All in all, I really like this paper and its suggestions, but just to cause some intrigue I would like to point to a slightly different discussion issue. The main goal of this paper seems to be to lead HCI researchers to doing better science. But, is that really what we do? Do all HCI researchers consider themselves scientists? I know that for me it is not the most important part of my identity. I run studies as a designer. The goal for me is not to convince others that A is better than B (A and B so frequently shift and evolve that this is usually a meaningless comparison 2 years after the study is run). Rather, I run studies to understand what aspects of A may make it better than B in what situations and what future directions may be promising (and unpromising) for design.
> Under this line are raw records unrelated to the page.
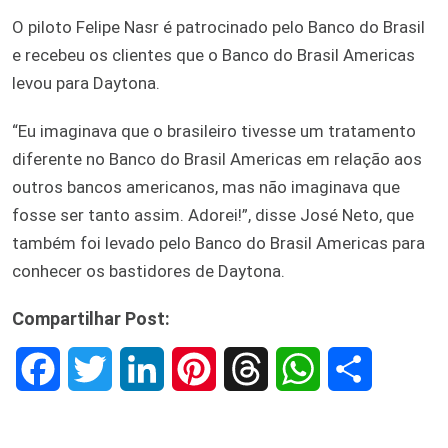
O piloto Felipe Nasr é patrocinado pelo Banco do Brasil
e recebeu os clientes que o Banco do Brasil Americas
levou para Daytona.
“Eu imaginava que o brasileiro tivesse um tratamento
diferente no Banco do Brasil Americas em relação aos
outros bancos americanos, mas não imaginava que
fosse ser tanto assim. Adorei!”, disse José Neto, que
também foi levado pelo Banco do Brasil Americas para
conhecer os bastidores de Daytona.
Compartilhar Post:
F
T
L
P
T
W
S
a
w
i
i
h
h
h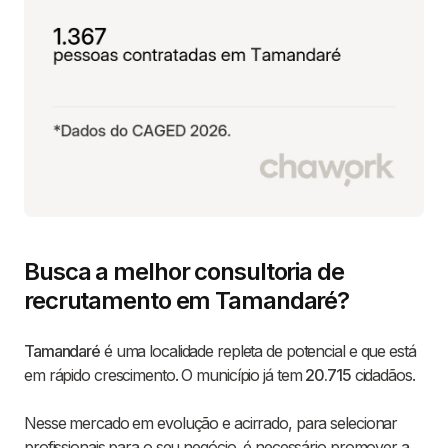
Busca a melhor consultoria de
recrutamento em Tamandaré?
Tamandaré
é uma localidade repleta de potencial e que está
em rápido crescimento. O município já tem
20.715
cidadãos.
Nesse mercado em evolução e acirrado, para selecionar
profissionais para o seu negócio, é necessário promover a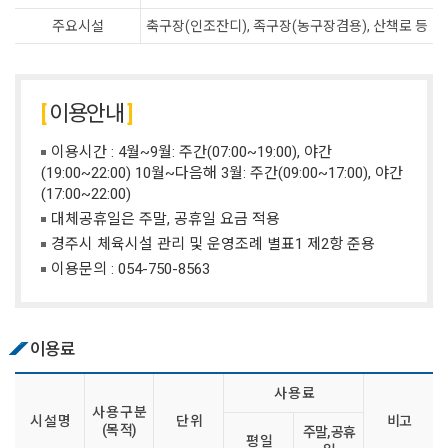
주요시설
축구장(인조잔디), 족구장(농구장겸용), 산책로 등
이용안내
이용시간 : 4월~9월: 주간(07:00~19:00), 야간
(19:00~22:00) 10월~다음해 3월: 주간(09:00~17:00), 야간
(17:00~22:00)
대체공휴일은 주말, 공휴일 요금 적용
경주시 체육시설 관리 및 운영조례 별표1 제2항 준용
이용문의 :
054-750-8563
이용료
사 용 료
사 용 구 분
시 설 명
단 위
비고
(목 적)
주말, 공휴
평 일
To me, the study is just an expensive design method. The consequences of “getting it wrong,” in the worst case, is spending time exploring a design direction which in the end turns out to be less interesting. There’s rarely an actual optimal design to be found. It’s all just me poking at single points in a large 3D space of possibilities. Should you reject my paper because I didn’t get the number of participants right (which I never will) even if it can inspire others to move towards promising new designs? Just because I didn’t prove it, doesn’t mean that there isn’t something interesting there anyway. Maybe, a large proportion of HCI studies are meant to be sketches rather than masterpieces.